I want to share an awesome recipe that we enjoyed for dinner last night! I made Asian Chicken Wraps along with the soft wrap bread suggested with the recipe. This is my first time attempting flatbread and it was not only easy, but worlds tastier than anything similar you can find at the grocery store. These are thick and slightly chewy and not at all dry, unlike the grocery store variety. These wrap breads would make awesome gyros or a really nice wrap for lunch stuffed with any sort of sandwich fixin's you have available. Try this recipe!
Soft Wrap Bread
Adapted from King Arthur's Flour via Mel's Kitchen Cafe
- 3 to 3 1/4 cups White Whole-Wheat Flour (you can use AP Flour as the original recipe suggests)
- 1 1/2 cups Boiling Water
- 1/4 cup Potato Flour OR 1/2 cup Potato Buds or Flakes (I used potato flakes)
- 1 1/4 teaspoons salt
- 2 tablespoons Coconut Oil (you could also use vegetable or canola oil)

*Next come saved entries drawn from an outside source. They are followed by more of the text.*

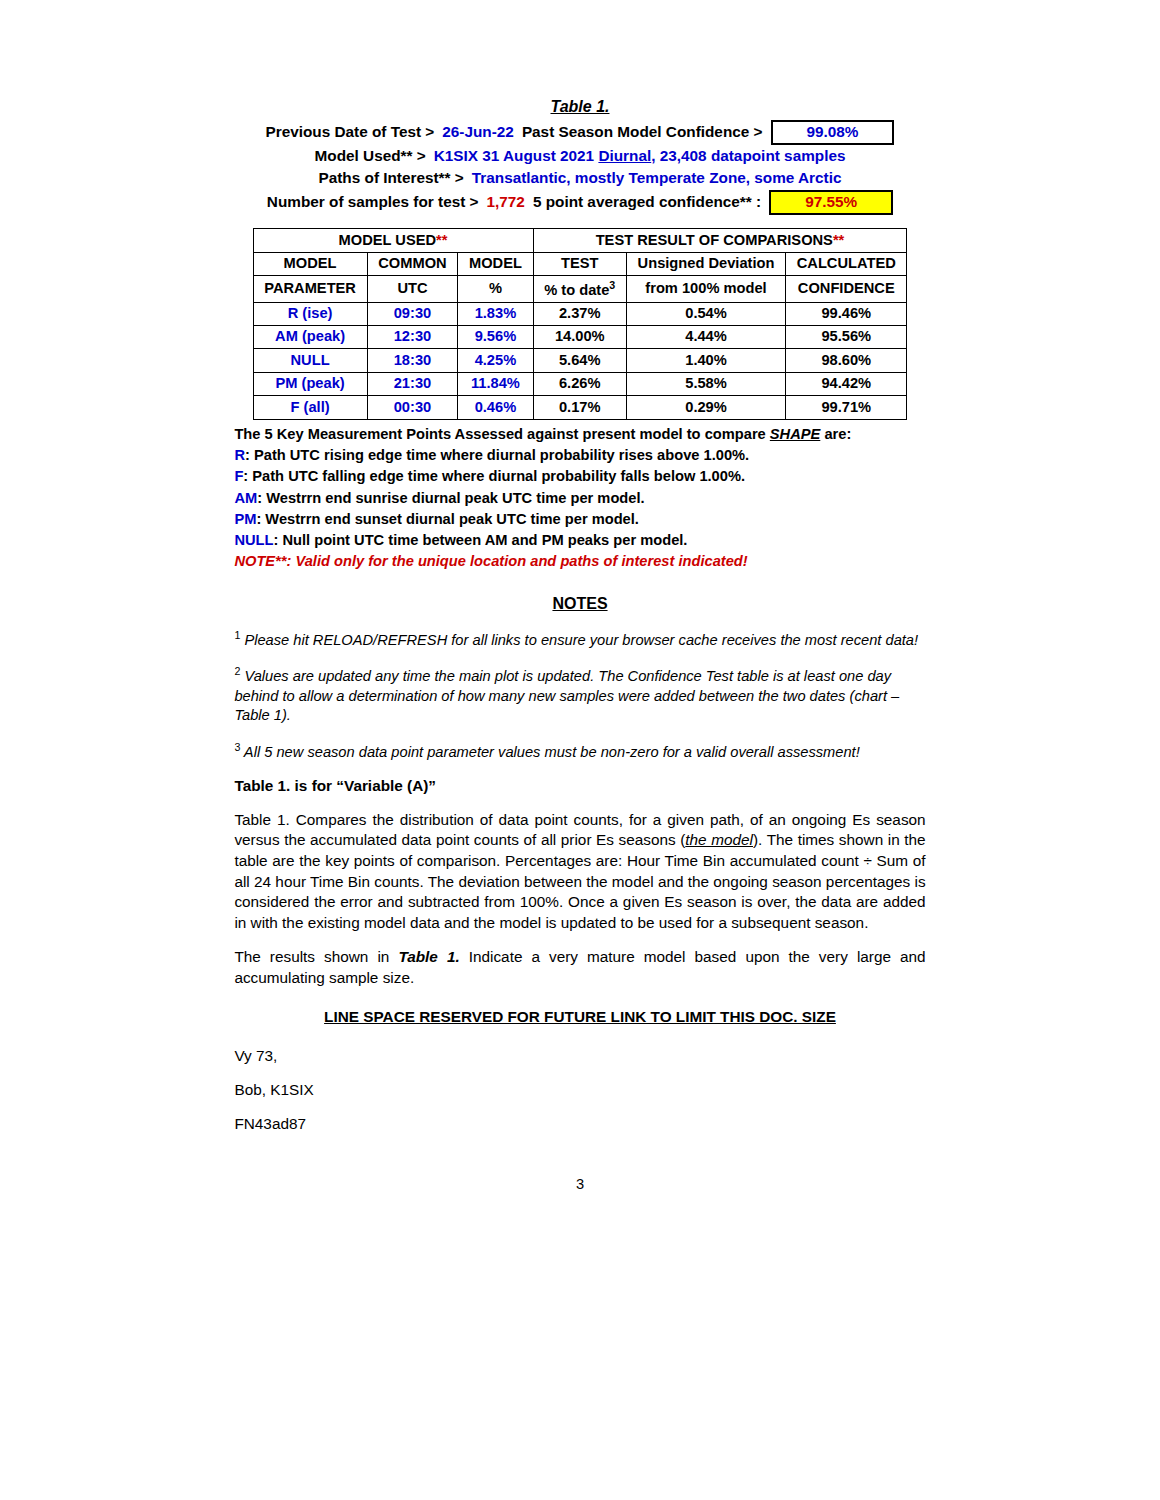Table 1.
Previous Date of Test > 26-Jun-22 Past Season Model Confidence > 99.08%
Model Used** > K1SIX 31 August 2021 Diurnal, 23,408 datapoint samples
Paths of Interest** > Transatlantic, mostly Temperate Zone, some Arctic
Number of samples for test > 1,772 5 point averaged confidence** : 97.55%
| MODEL USED ** | TEST RESULT OF COMPARISONS ** |
| --- | --- |
| MODEL | COMMON | MODEL | TEST | Unsigned Deviation | CALCULATED |
| PARAMETER | UTC | % | % to date 3 | from 100% model | CONFIDENCE |
| R (ise) | 09:30 | 1.83% | 2.37% | 0.54% | 99.46% |
| AM (peak) | 12:30 | 9.56% | 14.00% | 4.44% | 95.56% |
| NULL | 18:30 | 4.25% | 5.64% | 1.40% | 98.60% |
| PM (peak) | 21:30 | 11.84% | 6.26% | 5.58% | 94.42% |
| F (all) | 00:30 | 0.46% | 0.17% | 0.29% | 99.71% |
The 5 Key Measurement Points Assessed against present model to compare SHAPE are:
R: Path UTC rising edge time where diurnal probability rises above 1.00%.
F: Path UTC falling edge time where diurnal probability falls below 1.00%.
AM: Westrrn end sunrise diurnal peak UTC time per model.
PM: Westrrn end sunset diurnal peak UTC time per model.
NULL: Null point UTC time between AM and PM peaks per model.
NOTE**: Valid only for the unique location and paths of interest indicated!
NOTES
1 Please hit RELOAD/REFRESH for all links to ensure your browser cache receives the most recent data!
2 Values are updated any time the main plot is updated. The Confidence Test table is at least one day behind to allow a determination of how many new samples were added between the two dates (chart – Table 1).
3 All 5 new season data point parameter values must be non-zero for a valid overall assessment!
Table 1. is for “Variable (A)”
Table 1. Compares the distribution of data point counts, for a given path, of an ongoing Es season versus the accumulated data point counts of all prior Es seasons (the model). The times shown in the table are the key points of comparison. Percentages are: Hour Time Bin accumulated count ÷ Sum of all 24 hour Time Bin counts. The deviation between the model and the ongoing season percentages is considered the error and subtracted from 100%. Once a given Es season is over, the data are added in with the existing model data and the model is updated to be used for a subsequent season.
The results shown in Table 1. Indicate a very mature model based upon the very large and accumulating sample size.
LINE SPACE RESERVED FOR FUTURE LINK TO LIMIT THIS DOC. SIZE
Vy 73,
Bob, K1SIX
FN43ad87
3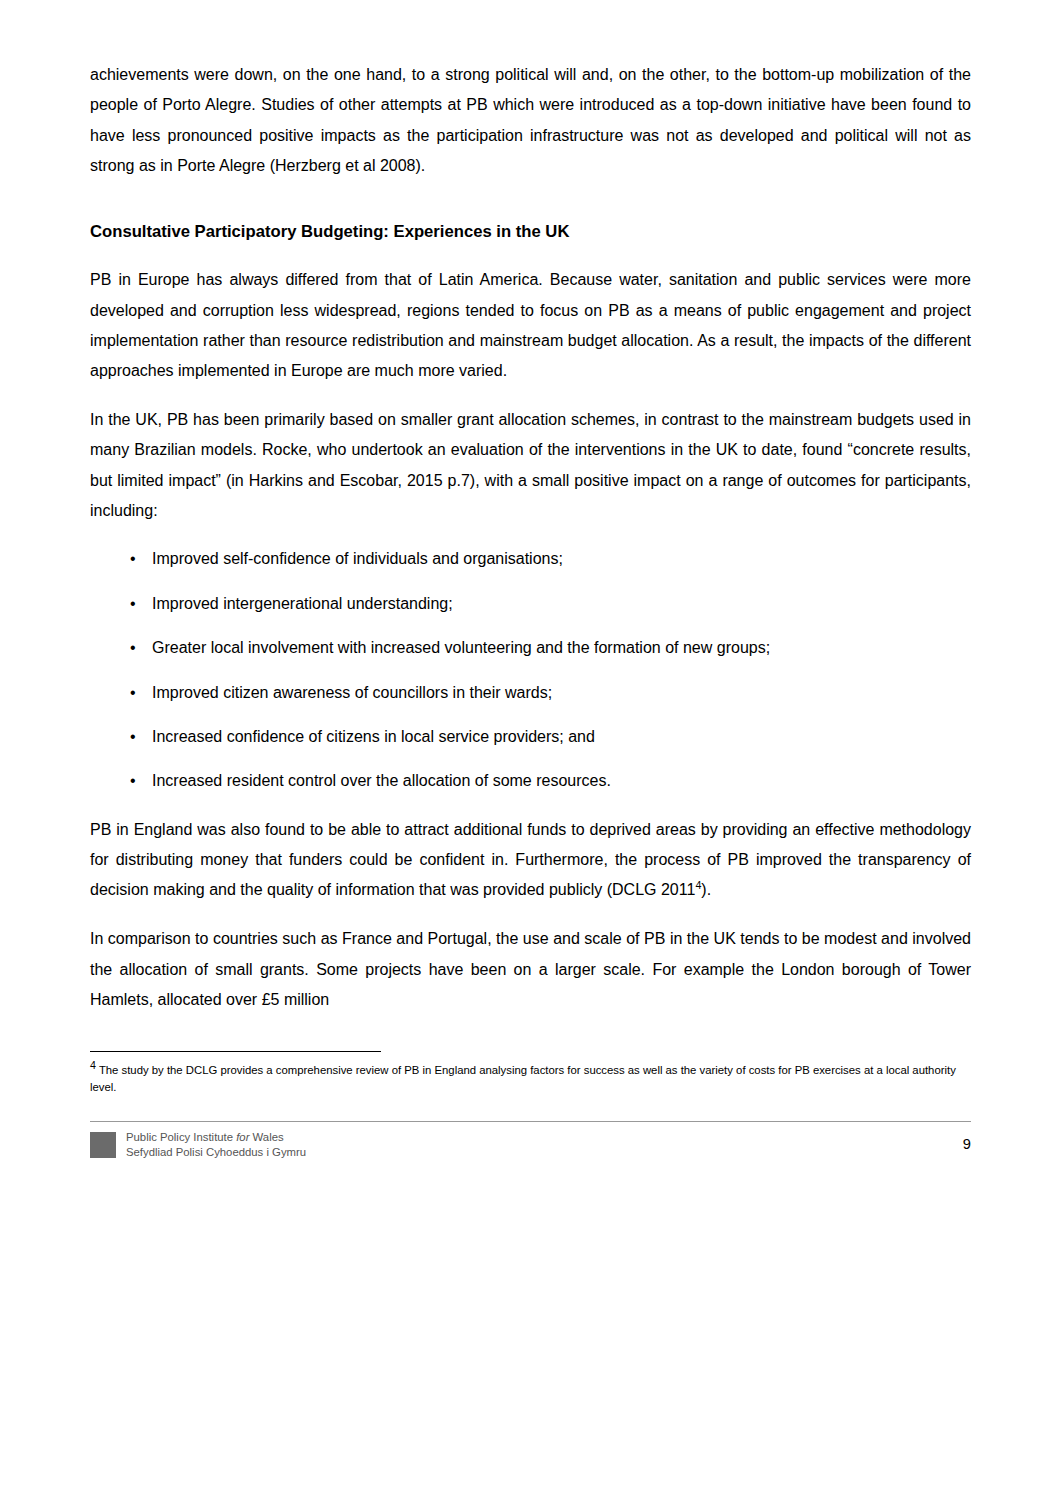achievements were down, on the one hand, to a strong political will and, on the other, to the bottom-up mobilization of the people of Porto Alegre. Studies of other attempts at PB which were introduced as a top-down initiative have been found to have less pronounced positive impacts as the participation infrastructure was not as developed and political will not as strong as in Porte Alegre (Herzberg et al 2008).
Consultative Participatory Budgeting: Experiences in the UK
PB in Europe has always differed from that of Latin America. Because water, sanitation and public services were more developed and corruption less widespread, regions tended to focus on PB as a means of public engagement and project implementation rather than resource redistribution and mainstream budget allocation. As a result, the impacts of the different approaches implemented in Europe are much more varied.
In the UK, PB has been primarily based on smaller grant allocation schemes, in contrast to the mainstream budgets used in many Brazilian models. Rocke, who undertook an evaluation of the interventions in the UK to date, found “concrete results, but limited impact” (in Harkins and Escobar, 2015 p.7), with a small positive impact on a range of outcomes for participants, including:
Improved self-confidence of individuals and organisations;
Improved intergenerational understanding;
Greater local involvement with increased volunteering and the formation of new groups;
Improved citizen awareness of councillors in their wards;
Increased confidence of citizens in local service providers; and
Increased resident control over the allocation of some resources.
PB in England was also found to be able to attract additional funds to deprived areas by providing an effective methodology for distributing money that funders could be confident in. Furthermore, the process of PB improved the transparency of decision making and the quality of information that was provided publicly (DCLG 20114).
In comparison to countries such as France and Portugal, the use and scale of PB in the UK tends to be modest and involved the allocation of small grants. Some projects have been on a larger scale. For example the London borough of Tower Hamlets, allocated over £5 million
4 The study by the DCLG provides a comprehensive review of PB in England analysing factors for success as well as the variety of costs for PB exercises at a local authority level.
Public Policy Institute for Wales
Sefydliad Polisi Cyhoeddus i Gymru
9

- 1 teaspoon instant yeast
Place 2 cups of flour in the bowl of your mixer. Pour the boiling water over the flour and mix just until combined. Lightly cover the bowl and set aside for 30 minutes.
In a separate bowl, whisk together the potato flour/buds/flakes with the remaining cup of flour, salt, oil, and yeast. Slowly add this mixture to the flour/water mixture (after it has finished soaking for 30 minutes) in the bowl of your mixer. Allow to mix until it is all combined, then increase spead and knead with dough hook for approximately 8 minutes. Cover and allow to rise for at least 1 hour, up to 2 hours. Note: Dough WILL NOT double in size, but it will puff slightly.
Divide dough into 8 pieces and form into balls. Cover and let rest for 15 to 30 minutes.
Roll each ball into a 7- to 8-inch circle. And dry fry (without any oil!) on a griddle or frying pan over medium heat until they are lightly browned and have some air bubbles.. It should only take 1-3 minutes per side.
Transfer breads to a wire rack to cool. Store in a plastic bag or in the freezer if you aren't going to use them in the next 24-48 hours.